- **ABOUT THIS TASK**: Write out the data exactly, please, and omit the pictures.

--------

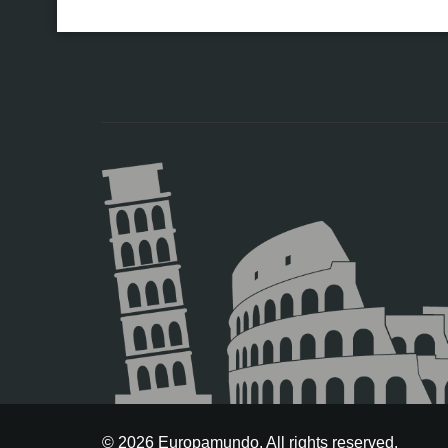
© 2026 Europamundo. All rights reserved.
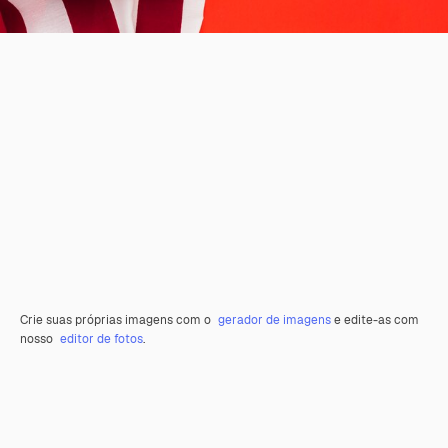
Crie suas próprias imagens com o
gerador de imagens
e edite-as com
nosso
editor de fotos
.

--------

- **WRITTEN RESPONSE**:
© 2026 Europamundo. All rights reserved.
Crie suas próprias imagens com o
gerador de imagens
e edite-as com
nosso
editor de fotos
.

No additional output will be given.